The answer should consist of each line below that contains the word "loyee".

═══ Given records

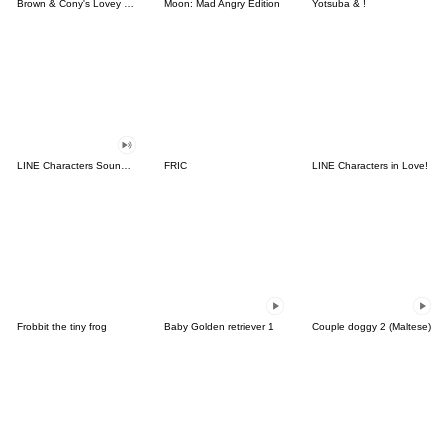
Brown & Cony's Lovey Dovey Date
Moon: Mad Angry Edition
Yotsuba & !
LINE Characters Sound Off!
FRIC
LINE Characters in Love!
Frobbit the tiny frog
Baby Golden retriever 1
Couple doggy 2 (Maltese)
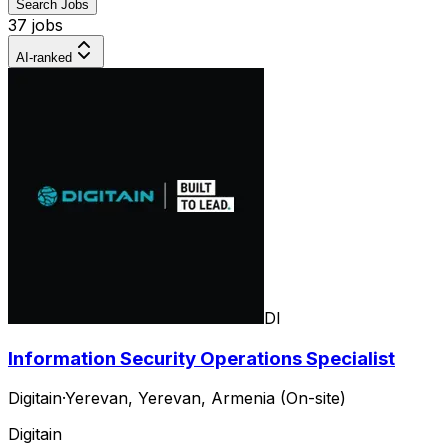
Search Jobs
37 jobs
AI-ranked
DI
Information Security Operations Specialist
Digitain
·
Yerevan, Yerevan, Armenia (On-site)
Digitain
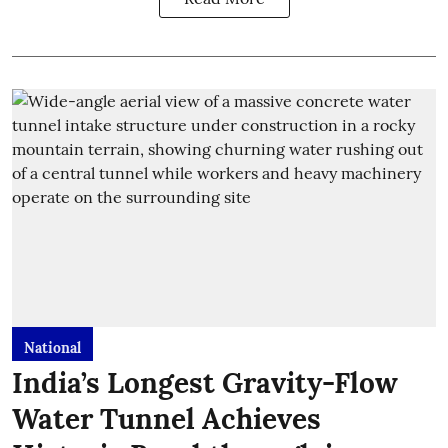
National
India’s Longest Gravity-Flow
Water Tunnel Achieves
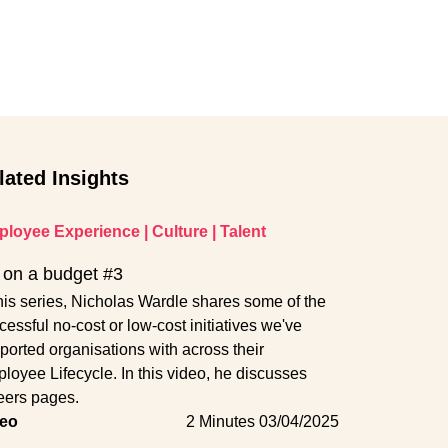
lated Insights
loyee Experience
|
Culture
|
Talent
on a budget #3
this series, Nicholas Wardle shares some of the
cessful no-cost or low-cost initiatives we've
ported organisations with across their
loyee Lifecycle. In this video, he discusses
eers pages.
eo
2 Minutes
03/04/2025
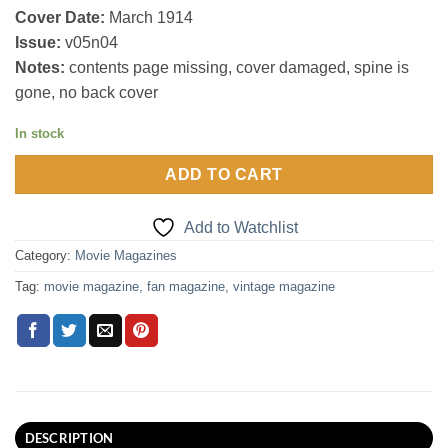
Cover Date:
March 1914
Issue:
v05n04
Notes:
contents page missing, cover damaged, spine is
gone, no back cover
In stock
ADD TO CART
Add to Watchlist
Category:
Movie Magazines
Tag:
movie magazine, fan magazine, vintage magazine
DESCRIPTION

══════

■ **Answer to the exercise**:
loyee Experience
loyee Lifecycle. In this video, he discusses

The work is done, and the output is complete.